ECLI:NL:RBMNE:2025:1171
Rechtbank Midden-Nederland
- Wraking
- Rechtspraak.nl
Wrakingsverzoek ongegrond wegens gebrek aan objectiveerbare vrees voor vooringenomenheid
In deze wrakingszaak heeft verzoeker op 5 maart 2025 mr. P.M.J. Mol gewraakt, voorafgaand aan de mondelinge behandeling die op 6 maart 2025 zou plaatsvinden. Verzoeker heeft de wraking ingediend omdat hij de indruk heeft gekregen dat de rechter niet onpartijdig is, gebaseerd op eerdere uitspraken van de rechter in zaken die tussen hem en de gemeente speelden. De wrakingskamer heeft op 11 maart 2025 het verzoek in het openbaar behandeld, waarbij de verzoeker en de rechter niet aanwezig waren. De gemeente was als toehoorder aanwezig. De rechter heeft vooraf een schriftelijke reactie ingediend waarin hij zijn standpunt over de wraking toelichtte.

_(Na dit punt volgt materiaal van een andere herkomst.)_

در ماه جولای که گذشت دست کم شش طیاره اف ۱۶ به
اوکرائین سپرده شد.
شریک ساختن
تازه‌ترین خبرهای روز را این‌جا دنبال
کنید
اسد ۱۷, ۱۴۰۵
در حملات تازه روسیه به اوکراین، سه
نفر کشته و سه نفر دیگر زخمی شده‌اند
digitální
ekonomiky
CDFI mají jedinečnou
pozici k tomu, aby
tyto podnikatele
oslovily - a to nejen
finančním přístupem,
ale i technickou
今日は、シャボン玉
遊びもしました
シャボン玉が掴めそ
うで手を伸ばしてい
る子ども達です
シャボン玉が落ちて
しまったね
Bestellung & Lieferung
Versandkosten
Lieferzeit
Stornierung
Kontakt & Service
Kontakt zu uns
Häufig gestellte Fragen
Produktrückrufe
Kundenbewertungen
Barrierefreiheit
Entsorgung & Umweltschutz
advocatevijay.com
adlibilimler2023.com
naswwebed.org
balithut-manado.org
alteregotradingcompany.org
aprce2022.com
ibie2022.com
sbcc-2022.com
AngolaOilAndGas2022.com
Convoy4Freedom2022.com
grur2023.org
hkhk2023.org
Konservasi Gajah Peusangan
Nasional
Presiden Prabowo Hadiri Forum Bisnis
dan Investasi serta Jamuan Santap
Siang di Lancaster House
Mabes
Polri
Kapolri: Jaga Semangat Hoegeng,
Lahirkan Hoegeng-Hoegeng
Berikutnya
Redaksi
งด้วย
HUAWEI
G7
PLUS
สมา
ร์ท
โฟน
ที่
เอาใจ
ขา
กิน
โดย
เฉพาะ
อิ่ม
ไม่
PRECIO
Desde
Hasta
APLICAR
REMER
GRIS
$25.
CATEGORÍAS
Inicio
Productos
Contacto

De wrakingskamer heeft in haar beoordeling vastgesteld dat de enkele omstandigheid dat de rechter eerder beslissingen heeft genomen die verzoeker niet bevallen, niet voldoende is om te concluderen dat er sprake is van een objectiveerbare vrees voor vooringenomenheid. De wrakingskamer benadrukt dat een rechter geacht wordt onpartijdig te zijn, tenzij het tegendeel vaststaat. De wrakingskamer heeft geconcludeerd dat het wrakingsverzoek ongegrond is en dat verzoeker de mogelijkheid heeft om in hoger beroep te gaan tegen eerdere beslissingen van de rechter. De beslissing van de wrakingskamer is openbaar uitgesproken op 18 maart 2025.